The 2010 Mountaineers have their own "Mr. Clutch," the nickname West would earn out of tiny Cabin Creek, W.Va.

The school's modern-day sharpshooter, Da'Sean Butler, is from Newark.

A 6-foot-7 swingman, Butler has six game-winning shots this season, including the clincher with 4.2 seconds left to beat Georgetown in the Big East championship game.

Huggins, when he arrived after one season at Kansas State, inherited Butler and Wellington Smith (Summit, N.Y.) from coach John Beilein, who moved on to Michigan.

Huggins then built on those cornerstones.

When West Virginia lost starting point guard Darryl "Truck" Bryant (Brooklyn) last week to a broken foot, Huggins turned to Rhode Island product Joe Mazzulla.

Mazzulla, with 17 unexpected points, ended up being the star of West Virginia's East Regional victory over Kentucky.

"It's just great to be a representative of Rhode Island," Mazzulla said. "I kind of feel like a West Virginian too, because of how much they support you and stuff like that. As much as I did it for Rhode Island, it's just as important for West Virginia."

West Virginia also got key Kentucky-win contributions from Devin Ebanks (12 points, Long Island City, N.Y.) and Kevin Jones (13 points, Mount Vernon, N.Y.).

"There's just something about New York," Jones said after clinching the East Regional in Syracuse. "It's very special doing it in front of all your friends and family watching. … We definitely did it for the state of West Virginia.
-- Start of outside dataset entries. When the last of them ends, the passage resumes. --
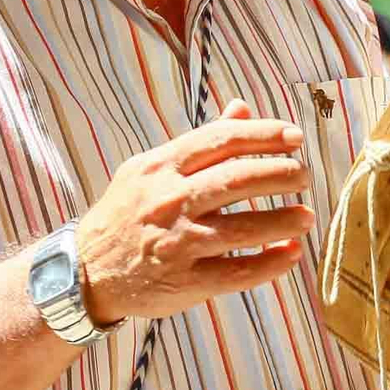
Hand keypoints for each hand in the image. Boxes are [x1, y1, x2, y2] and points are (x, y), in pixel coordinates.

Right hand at [78, 99, 313, 324]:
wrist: (82, 271)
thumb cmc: (128, 213)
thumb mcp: (151, 169)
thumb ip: (201, 142)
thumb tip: (243, 107)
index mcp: (162, 168)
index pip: (222, 141)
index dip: (265, 135)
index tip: (295, 137)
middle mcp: (169, 202)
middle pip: (238, 181)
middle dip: (281, 174)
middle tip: (305, 175)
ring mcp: (177, 243)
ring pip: (242, 229)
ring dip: (283, 221)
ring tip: (307, 216)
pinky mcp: (183, 282)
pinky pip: (236, 273)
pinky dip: (269, 264)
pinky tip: (290, 254)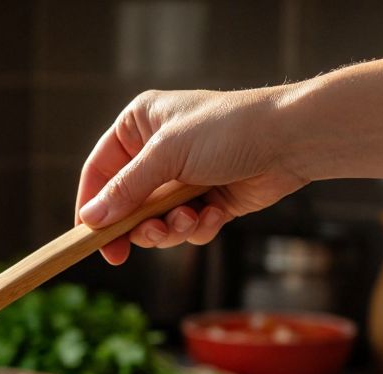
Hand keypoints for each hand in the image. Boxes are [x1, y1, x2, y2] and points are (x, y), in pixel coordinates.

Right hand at [76, 88, 308, 264]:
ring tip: (189, 219)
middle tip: (144, 239)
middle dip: (138, 224)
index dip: (91, 205)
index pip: (99, 171)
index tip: (90, 237)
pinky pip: (185, 228)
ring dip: (171, 228)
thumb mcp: (167, 155)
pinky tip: (213, 215)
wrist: (293, 140)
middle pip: (125, 204)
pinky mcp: (206, 200)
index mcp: (139, 125)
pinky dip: (197, 228)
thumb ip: (125, 190)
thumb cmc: (229, 131)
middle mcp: (156, 151)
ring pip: (155, 222)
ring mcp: (181, 178)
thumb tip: (90, 220)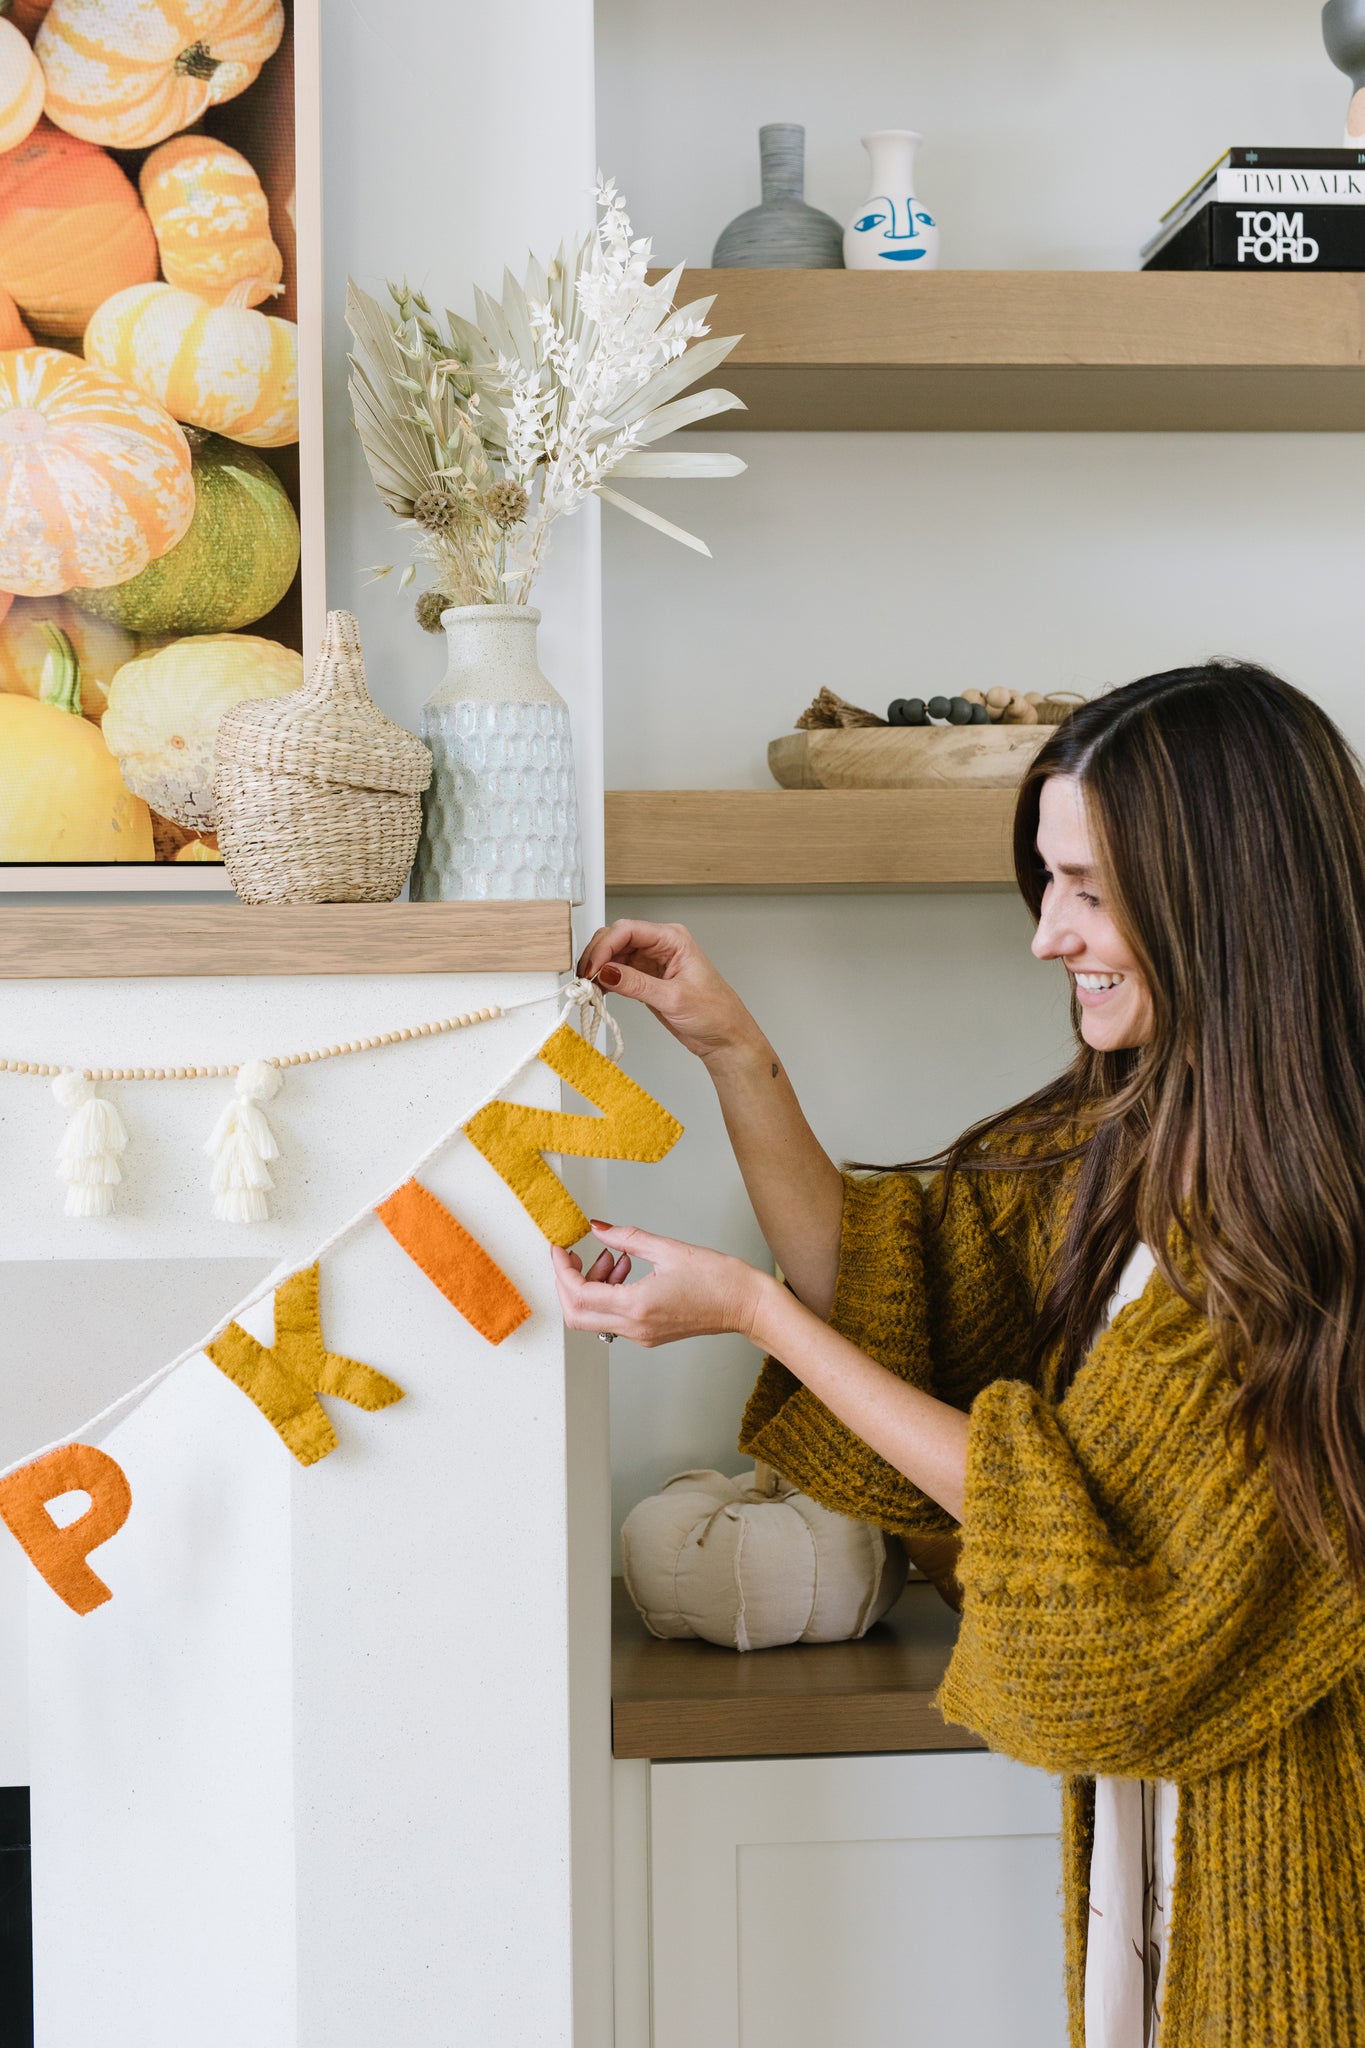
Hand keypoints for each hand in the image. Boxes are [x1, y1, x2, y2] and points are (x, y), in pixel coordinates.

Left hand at [551, 1221, 774, 1347]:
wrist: (746, 1305)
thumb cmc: (718, 1279)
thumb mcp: (668, 1248)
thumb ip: (626, 1238)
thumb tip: (597, 1227)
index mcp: (637, 1306)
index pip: (578, 1294)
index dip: (561, 1270)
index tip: (559, 1249)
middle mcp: (635, 1327)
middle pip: (576, 1314)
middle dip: (567, 1283)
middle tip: (574, 1256)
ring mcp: (641, 1335)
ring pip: (593, 1317)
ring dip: (591, 1286)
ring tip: (613, 1257)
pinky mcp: (648, 1335)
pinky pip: (613, 1318)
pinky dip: (609, 1293)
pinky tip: (626, 1269)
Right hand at [575, 919, 761, 1066]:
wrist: (724, 1037)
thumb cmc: (715, 1013)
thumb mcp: (674, 998)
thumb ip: (637, 984)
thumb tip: (606, 972)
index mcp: (673, 939)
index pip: (628, 930)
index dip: (605, 946)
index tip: (592, 967)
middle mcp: (661, 946)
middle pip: (616, 938)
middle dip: (597, 955)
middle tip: (585, 978)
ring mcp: (651, 961)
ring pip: (613, 955)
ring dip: (598, 968)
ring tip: (589, 987)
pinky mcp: (645, 978)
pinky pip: (617, 972)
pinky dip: (604, 980)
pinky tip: (598, 991)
We're going to come back to West Virginia and enjoy it."

For muscle off the bench, Huggins leans on 6-9 Deniz Kilicli, from Istanbul.

When Huggins needs help from West Virginia, he has to look in the mirror. He has built this team in the blue-collar, hard-working image of his home state.

Butler is a bigger, stronger and much more animated version of West, yet has similar aptitude for performance under pressure.

How does he do it?

"I have no clue," Butler said. "I couldn't tell you the answer to that at all. … Plays are set up for me. I go out there calm and relaxed and focus on what I need to do when I get out there and get the ball."

Butler has been practicing game-winning shots all his life.

"Oh yeah, all the time, I still do it to this day," he said. "I'll be messing around in the gym, the clock is running down. … I have a good imagination. I was an only child, so I was by myself a lot."

Taking imagination liberties, Butler has ditched "One Shining Moment," the montage song CBS plays at the end of the NCAA title game, and replaced it with R. Kelly's "The World's Greatest."

Butler, naturally, has just nailed the game winner.

"Everyone's running on the floor, and I'm crying," Butler explained. "I have a lot of scenarios I put in my head. It's all clips of me — all me. It's my dream."

If the Mountaineers win the national title, the ZIP Codes of the heroes will mean zip.

It's almost heaven (two wins), West Virginia.

Take it home.

John Denver, for what it's worth, was born in New Mexico.